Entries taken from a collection

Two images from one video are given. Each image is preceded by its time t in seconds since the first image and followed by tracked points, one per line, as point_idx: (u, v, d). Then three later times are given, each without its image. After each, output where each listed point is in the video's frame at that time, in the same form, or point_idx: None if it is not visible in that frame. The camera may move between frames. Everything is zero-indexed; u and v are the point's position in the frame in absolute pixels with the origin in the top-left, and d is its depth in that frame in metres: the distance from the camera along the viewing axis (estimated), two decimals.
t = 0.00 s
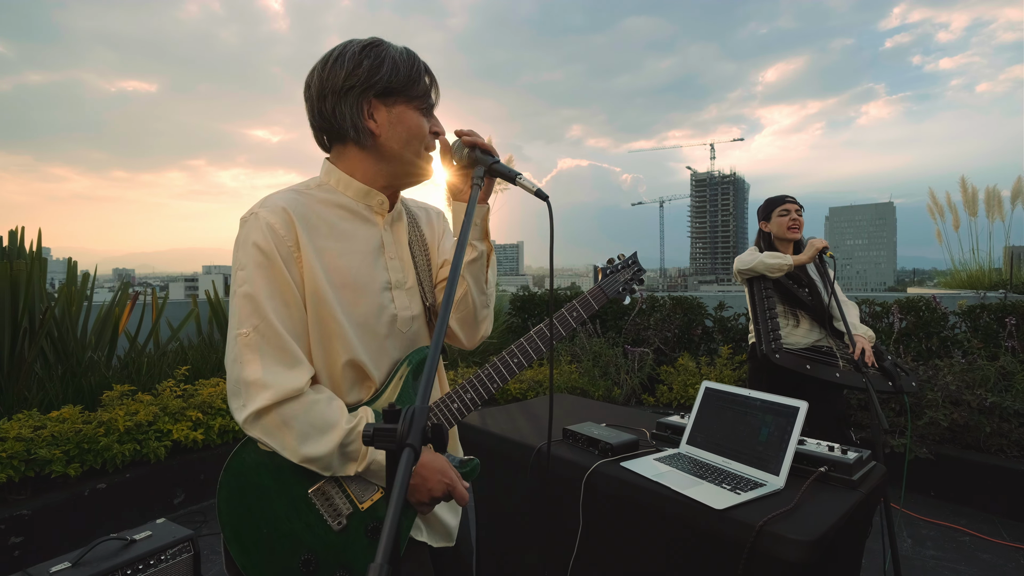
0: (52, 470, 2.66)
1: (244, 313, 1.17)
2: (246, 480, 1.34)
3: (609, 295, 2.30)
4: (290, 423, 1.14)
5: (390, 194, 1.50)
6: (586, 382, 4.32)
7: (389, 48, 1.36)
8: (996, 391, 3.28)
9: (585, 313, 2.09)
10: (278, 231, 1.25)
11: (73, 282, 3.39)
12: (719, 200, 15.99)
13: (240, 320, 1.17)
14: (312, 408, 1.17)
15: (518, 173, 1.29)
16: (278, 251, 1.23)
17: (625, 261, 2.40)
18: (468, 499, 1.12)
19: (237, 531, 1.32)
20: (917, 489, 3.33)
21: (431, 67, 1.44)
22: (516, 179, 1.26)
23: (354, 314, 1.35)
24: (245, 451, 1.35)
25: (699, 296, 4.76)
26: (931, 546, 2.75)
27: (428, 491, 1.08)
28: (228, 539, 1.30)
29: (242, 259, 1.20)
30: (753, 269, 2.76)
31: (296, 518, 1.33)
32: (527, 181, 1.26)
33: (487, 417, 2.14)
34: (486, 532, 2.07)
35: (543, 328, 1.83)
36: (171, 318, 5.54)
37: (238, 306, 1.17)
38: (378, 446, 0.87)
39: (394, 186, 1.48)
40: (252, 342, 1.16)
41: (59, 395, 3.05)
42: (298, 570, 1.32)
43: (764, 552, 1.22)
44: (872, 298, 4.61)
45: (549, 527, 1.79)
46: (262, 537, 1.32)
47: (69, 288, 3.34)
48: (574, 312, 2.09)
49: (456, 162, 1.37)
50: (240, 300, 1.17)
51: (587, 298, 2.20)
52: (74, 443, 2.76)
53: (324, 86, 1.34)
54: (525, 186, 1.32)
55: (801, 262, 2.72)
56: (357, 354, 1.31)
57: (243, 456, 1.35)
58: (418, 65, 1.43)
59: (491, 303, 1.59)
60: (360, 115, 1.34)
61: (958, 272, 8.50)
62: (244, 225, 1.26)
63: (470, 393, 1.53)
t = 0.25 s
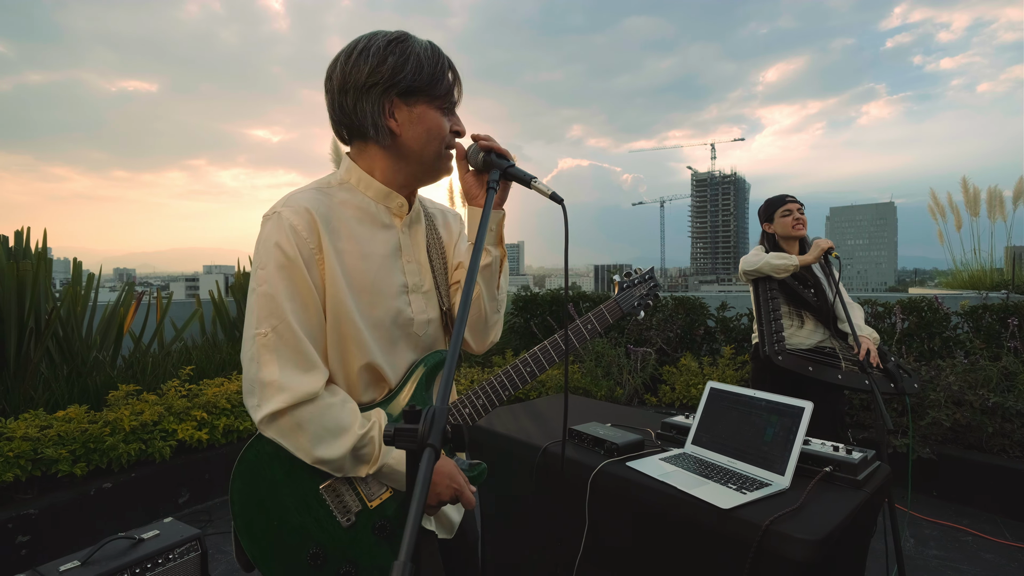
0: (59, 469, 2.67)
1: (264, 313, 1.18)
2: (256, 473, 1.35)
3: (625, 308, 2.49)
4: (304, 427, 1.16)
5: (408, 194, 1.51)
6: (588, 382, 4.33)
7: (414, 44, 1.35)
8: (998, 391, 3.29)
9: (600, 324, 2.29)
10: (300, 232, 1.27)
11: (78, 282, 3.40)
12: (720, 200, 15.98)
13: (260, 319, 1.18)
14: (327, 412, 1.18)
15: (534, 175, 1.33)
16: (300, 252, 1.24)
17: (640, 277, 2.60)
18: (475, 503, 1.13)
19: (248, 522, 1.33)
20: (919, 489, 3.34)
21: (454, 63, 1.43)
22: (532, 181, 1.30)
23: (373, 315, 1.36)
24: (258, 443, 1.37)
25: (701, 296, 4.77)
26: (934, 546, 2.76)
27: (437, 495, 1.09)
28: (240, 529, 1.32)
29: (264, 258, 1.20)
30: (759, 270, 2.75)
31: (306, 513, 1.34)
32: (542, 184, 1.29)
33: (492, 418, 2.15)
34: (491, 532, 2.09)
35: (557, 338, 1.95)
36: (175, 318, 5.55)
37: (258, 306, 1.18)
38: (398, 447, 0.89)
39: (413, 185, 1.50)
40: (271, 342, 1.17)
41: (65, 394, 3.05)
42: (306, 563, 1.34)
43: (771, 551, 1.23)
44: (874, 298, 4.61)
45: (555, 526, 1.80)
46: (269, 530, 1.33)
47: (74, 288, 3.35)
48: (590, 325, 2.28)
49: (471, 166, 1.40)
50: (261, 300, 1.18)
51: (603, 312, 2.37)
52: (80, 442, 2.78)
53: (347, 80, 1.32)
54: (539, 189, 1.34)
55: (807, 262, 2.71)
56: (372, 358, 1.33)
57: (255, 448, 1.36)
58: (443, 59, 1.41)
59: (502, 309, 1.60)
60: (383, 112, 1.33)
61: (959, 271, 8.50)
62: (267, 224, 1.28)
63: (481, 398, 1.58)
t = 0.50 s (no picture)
0: (63, 469, 2.68)
1: (281, 282, 1.19)
2: (261, 445, 1.39)
3: (636, 305, 2.51)
4: (311, 398, 1.17)
5: (425, 180, 1.52)
6: (589, 382, 4.34)
7: (425, 34, 1.33)
8: (1000, 391, 3.30)
9: (611, 319, 2.32)
10: (320, 206, 1.28)
11: (80, 282, 3.40)
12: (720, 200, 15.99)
13: (277, 288, 1.19)
14: (335, 385, 1.19)
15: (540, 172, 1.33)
16: (318, 226, 1.25)
17: (653, 275, 2.62)
18: (475, 487, 1.10)
19: (252, 490, 1.37)
20: (920, 489, 3.35)
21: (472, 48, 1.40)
22: (536, 179, 1.29)
23: (386, 297, 1.38)
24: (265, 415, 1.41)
25: (702, 297, 4.78)
26: (935, 546, 2.77)
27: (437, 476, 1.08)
28: (244, 496, 1.36)
29: (284, 230, 1.22)
30: (773, 273, 2.73)
31: (310, 485, 1.38)
32: (546, 182, 1.29)
33: (496, 418, 2.16)
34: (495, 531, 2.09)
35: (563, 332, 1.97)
36: (176, 319, 5.56)
37: (277, 275, 1.19)
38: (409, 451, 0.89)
39: (431, 173, 1.50)
40: (287, 312, 1.18)
41: (68, 395, 3.06)
42: (305, 535, 1.37)
43: (776, 551, 1.23)
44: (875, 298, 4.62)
45: (559, 526, 1.81)
46: (272, 501, 1.37)
47: (77, 288, 3.36)
48: (599, 320, 2.32)
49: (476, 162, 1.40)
50: (279, 269, 1.19)
51: (612, 309, 2.41)
52: (83, 443, 2.78)
53: (359, 77, 1.35)
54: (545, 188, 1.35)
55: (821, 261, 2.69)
56: (384, 335, 1.34)
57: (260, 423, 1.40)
58: (459, 45, 1.37)
59: (500, 304, 1.61)
60: (393, 107, 1.34)
61: (960, 272, 8.51)
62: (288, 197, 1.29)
63: (486, 385, 1.62)
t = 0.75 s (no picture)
0: (67, 470, 2.69)
1: (280, 289, 1.20)
2: (261, 436, 1.39)
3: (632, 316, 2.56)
4: (310, 401, 1.19)
5: (427, 182, 1.52)
6: (591, 382, 4.35)
7: (428, 30, 1.31)
8: (1001, 392, 3.31)
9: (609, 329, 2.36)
10: (322, 212, 1.28)
11: (83, 283, 3.41)
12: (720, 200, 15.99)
13: (276, 295, 1.20)
14: (334, 389, 1.20)
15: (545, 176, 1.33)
16: (320, 233, 1.25)
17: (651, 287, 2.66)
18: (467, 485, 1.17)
19: (251, 482, 1.37)
20: (921, 489, 3.36)
21: (477, 45, 1.39)
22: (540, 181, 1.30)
23: (386, 300, 1.39)
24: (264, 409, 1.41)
25: (704, 297, 4.79)
26: (938, 546, 2.78)
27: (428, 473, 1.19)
28: (242, 487, 1.35)
29: (285, 235, 1.22)
30: (795, 276, 2.74)
31: (308, 478, 1.40)
32: (551, 186, 1.30)
33: (499, 418, 2.16)
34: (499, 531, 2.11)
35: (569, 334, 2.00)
36: (179, 319, 5.57)
37: (275, 282, 1.20)
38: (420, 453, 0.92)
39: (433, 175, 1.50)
40: (286, 319, 1.19)
41: (72, 395, 3.06)
42: (302, 528, 1.38)
43: (781, 552, 1.24)
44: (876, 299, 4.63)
45: (563, 526, 1.82)
46: (268, 491, 1.37)
47: (80, 289, 3.36)
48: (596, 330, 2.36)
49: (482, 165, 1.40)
50: (278, 276, 1.20)
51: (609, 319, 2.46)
52: (87, 443, 2.79)
53: (359, 69, 1.34)
54: (550, 190, 1.35)
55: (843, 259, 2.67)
56: (383, 342, 1.36)
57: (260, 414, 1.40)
58: (463, 46, 1.36)
59: (508, 301, 1.60)
60: (389, 104, 1.35)
61: (960, 272, 8.52)
62: (290, 202, 1.29)
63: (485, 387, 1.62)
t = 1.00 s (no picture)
0: (71, 470, 2.69)
1: (287, 299, 1.20)
2: (268, 433, 1.41)
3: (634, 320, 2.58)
4: (316, 408, 1.20)
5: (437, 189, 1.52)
6: (592, 382, 4.37)
7: (440, 33, 1.32)
8: (1003, 392, 3.32)
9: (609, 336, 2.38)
10: (334, 223, 1.28)
11: (87, 283, 3.41)
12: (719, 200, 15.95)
13: (284, 304, 1.20)
14: (340, 396, 1.21)
15: (557, 176, 1.34)
16: (332, 243, 1.25)
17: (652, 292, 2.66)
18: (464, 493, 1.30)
19: (257, 478, 1.39)
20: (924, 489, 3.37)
21: (487, 46, 1.40)
22: (553, 181, 1.31)
23: (391, 307, 1.40)
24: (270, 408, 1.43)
25: (706, 297, 4.80)
26: (940, 546, 2.78)
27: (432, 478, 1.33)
28: (250, 483, 1.38)
29: (297, 245, 1.22)
30: (820, 275, 2.68)
31: (312, 475, 1.41)
32: (563, 185, 1.31)
33: (503, 418, 2.17)
34: (503, 531, 2.11)
35: (572, 339, 2.06)
36: (181, 319, 5.58)
37: (283, 291, 1.20)
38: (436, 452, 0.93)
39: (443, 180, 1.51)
40: (293, 327, 1.20)
41: (76, 395, 3.07)
42: (307, 524, 1.39)
43: (787, 552, 1.25)
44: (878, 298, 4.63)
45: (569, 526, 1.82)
46: (274, 487, 1.39)
47: (84, 289, 3.37)
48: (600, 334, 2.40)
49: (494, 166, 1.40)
50: (286, 285, 1.20)
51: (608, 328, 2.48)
52: (91, 443, 2.79)
53: (370, 74, 1.35)
54: (561, 191, 1.36)
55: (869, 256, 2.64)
56: (391, 351, 1.39)
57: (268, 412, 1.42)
58: (475, 48, 1.36)
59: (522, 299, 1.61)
60: (403, 109, 1.36)
61: (961, 272, 8.53)
62: (301, 212, 1.28)
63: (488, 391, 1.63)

**WHAT YOU SHOULD DO:** From the data above, output exactly the lines between the one containing "33: (492, 418, 2.15)" and the one containing "63: (481, 398, 1.58)", counting both of them.

**EXERCISE RESULT:**
33: (492, 418, 2.15)
34: (491, 532, 2.09)
35: (557, 338, 1.95)
36: (175, 318, 5.55)
37: (258, 306, 1.18)
38: (398, 447, 0.89)
39: (413, 185, 1.50)
40: (271, 342, 1.17)
41: (65, 394, 3.05)
42: (306, 563, 1.34)
43: (771, 551, 1.23)
44: (874, 298, 4.61)
45: (555, 526, 1.80)
46: (269, 530, 1.33)
47: (74, 288, 3.35)
48: (590, 325, 2.28)
49: (471, 166, 1.40)
50: (261, 300, 1.18)
51: (603, 312, 2.37)
52: (80, 442, 2.78)
53: (347, 80, 1.32)
54: (539, 189, 1.34)
55: (807, 262, 2.71)
56: (372, 358, 1.33)
57: (255, 448, 1.36)
58: (443, 59, 1.41)
59: (502, 309, 1.60)
60: (383, 112, 1.33)
61: (959, 271, 8.50)
62: (267, 224, 1.28)
63: (481, 398, 1.58)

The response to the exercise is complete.